═══ SUPPLIED ENTRIES

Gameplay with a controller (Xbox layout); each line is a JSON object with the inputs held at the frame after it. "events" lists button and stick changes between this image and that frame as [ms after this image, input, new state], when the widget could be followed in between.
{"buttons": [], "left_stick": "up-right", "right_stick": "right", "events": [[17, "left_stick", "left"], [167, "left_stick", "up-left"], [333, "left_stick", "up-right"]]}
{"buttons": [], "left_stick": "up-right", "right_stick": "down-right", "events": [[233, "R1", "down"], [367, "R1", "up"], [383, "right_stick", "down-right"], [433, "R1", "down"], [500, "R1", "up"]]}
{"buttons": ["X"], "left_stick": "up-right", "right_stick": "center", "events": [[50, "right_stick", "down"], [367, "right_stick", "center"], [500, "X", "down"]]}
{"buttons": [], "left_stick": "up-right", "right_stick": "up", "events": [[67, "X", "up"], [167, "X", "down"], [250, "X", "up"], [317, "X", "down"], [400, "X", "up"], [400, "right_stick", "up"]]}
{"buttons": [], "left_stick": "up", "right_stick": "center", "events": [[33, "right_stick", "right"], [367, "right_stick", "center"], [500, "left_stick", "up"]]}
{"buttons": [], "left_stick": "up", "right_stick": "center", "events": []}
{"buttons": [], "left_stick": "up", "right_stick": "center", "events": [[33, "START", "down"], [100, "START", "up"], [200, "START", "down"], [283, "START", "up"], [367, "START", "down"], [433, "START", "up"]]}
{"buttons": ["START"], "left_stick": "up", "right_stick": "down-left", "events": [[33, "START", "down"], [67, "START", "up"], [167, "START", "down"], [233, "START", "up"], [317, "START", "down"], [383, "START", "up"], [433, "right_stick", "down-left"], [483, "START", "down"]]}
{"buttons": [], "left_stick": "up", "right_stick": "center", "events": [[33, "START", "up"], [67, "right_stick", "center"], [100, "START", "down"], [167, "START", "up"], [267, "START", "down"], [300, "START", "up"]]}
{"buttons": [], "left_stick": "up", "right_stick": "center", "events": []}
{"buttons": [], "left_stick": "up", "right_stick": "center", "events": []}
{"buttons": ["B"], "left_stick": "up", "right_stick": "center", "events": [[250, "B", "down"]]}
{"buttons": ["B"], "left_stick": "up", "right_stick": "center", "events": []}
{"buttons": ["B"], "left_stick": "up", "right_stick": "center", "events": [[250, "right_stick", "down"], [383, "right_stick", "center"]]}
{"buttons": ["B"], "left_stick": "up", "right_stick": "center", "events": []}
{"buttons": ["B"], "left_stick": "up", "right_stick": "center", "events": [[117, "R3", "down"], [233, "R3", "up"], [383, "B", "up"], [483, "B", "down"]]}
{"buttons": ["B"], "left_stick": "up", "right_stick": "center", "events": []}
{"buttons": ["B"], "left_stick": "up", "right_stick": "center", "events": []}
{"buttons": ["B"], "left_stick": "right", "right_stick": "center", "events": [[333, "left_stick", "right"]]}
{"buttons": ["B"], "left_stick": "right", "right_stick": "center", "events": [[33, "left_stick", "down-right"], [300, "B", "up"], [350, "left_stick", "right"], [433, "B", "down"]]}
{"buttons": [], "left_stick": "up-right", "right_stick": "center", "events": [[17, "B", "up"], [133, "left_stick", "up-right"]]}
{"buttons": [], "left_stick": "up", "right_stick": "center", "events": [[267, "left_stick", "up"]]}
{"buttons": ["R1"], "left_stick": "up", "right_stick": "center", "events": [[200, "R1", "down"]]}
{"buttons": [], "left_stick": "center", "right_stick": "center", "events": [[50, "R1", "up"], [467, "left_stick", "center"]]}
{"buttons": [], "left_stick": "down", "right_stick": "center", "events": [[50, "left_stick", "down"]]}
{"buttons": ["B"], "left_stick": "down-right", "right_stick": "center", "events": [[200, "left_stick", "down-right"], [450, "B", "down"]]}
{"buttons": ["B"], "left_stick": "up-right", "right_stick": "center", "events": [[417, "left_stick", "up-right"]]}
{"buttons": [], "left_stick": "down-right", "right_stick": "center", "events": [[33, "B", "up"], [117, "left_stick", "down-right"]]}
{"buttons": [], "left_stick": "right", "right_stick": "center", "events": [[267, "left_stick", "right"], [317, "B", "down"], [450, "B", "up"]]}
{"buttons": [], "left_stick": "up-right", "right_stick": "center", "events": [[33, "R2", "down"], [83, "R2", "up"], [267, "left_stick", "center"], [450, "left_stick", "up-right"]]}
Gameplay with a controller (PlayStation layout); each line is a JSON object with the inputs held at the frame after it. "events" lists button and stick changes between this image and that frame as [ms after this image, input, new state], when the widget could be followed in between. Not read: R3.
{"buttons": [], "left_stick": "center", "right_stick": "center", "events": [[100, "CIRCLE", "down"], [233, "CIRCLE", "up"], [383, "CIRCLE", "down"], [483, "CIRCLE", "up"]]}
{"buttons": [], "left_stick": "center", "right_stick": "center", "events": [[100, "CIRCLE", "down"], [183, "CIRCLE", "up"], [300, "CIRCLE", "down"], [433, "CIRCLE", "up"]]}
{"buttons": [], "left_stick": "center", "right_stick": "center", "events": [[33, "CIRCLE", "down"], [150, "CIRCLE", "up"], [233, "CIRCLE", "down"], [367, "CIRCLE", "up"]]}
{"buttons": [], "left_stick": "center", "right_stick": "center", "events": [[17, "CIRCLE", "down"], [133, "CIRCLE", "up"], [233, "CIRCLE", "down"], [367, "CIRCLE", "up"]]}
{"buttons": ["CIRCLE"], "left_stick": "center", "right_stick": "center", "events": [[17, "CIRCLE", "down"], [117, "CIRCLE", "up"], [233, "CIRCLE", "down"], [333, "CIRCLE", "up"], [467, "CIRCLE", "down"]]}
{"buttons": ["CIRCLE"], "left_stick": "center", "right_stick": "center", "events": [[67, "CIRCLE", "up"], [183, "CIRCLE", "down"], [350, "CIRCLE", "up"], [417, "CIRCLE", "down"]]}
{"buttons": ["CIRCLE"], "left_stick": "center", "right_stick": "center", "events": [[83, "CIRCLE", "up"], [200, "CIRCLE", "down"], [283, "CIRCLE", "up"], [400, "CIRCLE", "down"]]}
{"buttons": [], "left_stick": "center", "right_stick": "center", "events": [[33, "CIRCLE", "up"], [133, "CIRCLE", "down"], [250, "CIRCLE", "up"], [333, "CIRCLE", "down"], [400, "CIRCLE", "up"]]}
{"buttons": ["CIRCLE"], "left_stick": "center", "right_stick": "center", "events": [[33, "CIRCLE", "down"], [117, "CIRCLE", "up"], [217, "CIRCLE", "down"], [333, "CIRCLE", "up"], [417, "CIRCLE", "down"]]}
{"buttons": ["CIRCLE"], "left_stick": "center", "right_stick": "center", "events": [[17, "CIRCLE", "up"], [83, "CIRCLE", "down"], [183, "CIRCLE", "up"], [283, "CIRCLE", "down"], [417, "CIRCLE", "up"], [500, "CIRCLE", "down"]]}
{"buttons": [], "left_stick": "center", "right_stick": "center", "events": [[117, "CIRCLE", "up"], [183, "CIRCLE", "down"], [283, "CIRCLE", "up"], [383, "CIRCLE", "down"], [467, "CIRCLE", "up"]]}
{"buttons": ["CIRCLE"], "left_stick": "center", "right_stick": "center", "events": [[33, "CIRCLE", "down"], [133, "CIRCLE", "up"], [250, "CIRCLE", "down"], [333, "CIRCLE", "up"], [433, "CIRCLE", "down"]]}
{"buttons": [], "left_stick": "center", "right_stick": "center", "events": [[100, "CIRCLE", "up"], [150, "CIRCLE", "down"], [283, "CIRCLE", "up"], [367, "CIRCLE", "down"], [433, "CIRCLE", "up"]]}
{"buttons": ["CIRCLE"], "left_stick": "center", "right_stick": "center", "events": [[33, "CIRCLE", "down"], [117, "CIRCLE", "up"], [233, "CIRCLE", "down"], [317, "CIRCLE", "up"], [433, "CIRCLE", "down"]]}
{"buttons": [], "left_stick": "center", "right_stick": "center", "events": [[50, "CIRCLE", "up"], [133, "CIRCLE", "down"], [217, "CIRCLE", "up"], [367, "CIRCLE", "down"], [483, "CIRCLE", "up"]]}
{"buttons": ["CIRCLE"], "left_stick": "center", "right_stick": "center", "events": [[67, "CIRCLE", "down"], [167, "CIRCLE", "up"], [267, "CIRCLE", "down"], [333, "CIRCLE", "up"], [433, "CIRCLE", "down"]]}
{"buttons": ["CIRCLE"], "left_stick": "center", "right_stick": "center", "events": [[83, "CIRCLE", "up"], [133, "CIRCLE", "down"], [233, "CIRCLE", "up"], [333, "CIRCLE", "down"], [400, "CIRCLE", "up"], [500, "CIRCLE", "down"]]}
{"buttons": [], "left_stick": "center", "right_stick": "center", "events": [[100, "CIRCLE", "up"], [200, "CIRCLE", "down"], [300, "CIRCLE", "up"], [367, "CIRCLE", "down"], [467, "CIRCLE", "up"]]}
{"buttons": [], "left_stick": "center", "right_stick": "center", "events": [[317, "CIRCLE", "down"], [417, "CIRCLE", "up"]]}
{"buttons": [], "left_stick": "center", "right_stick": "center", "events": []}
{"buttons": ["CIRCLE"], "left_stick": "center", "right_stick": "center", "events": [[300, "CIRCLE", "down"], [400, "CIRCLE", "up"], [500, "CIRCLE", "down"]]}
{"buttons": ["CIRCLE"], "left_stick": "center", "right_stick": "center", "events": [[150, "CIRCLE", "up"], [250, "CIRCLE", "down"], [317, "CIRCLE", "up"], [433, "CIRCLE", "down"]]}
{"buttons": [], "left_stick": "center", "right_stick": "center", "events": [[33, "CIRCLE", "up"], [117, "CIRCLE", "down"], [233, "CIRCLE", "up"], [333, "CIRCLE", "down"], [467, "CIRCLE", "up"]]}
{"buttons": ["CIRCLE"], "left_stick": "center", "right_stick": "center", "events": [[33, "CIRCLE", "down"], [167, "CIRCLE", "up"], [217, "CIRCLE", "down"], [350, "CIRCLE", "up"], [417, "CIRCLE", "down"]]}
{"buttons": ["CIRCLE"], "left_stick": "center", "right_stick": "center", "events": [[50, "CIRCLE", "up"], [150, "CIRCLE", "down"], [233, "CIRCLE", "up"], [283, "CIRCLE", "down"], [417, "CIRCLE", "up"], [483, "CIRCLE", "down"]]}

══════

■ DIRECTIONS
Every line of the records above where the string "this" is found should be copied.

■ EXERCISE SOLUTION
Gameplay with a controller (Xbox layout); each line is a JSON object with the inputs held at the frame after it. "events" lists button and stick changes between this image and that frame as [ms after this image, input, new state], when the widget could be followed in between.
Gameplay with a controller (PlayStation layout); each line is a JSON object with the inputs held at the frame after it. "events" lists button and stick changes between this image and that frame as [ms after this image, input, new state], when the widget could be followed in between. Not read: R3.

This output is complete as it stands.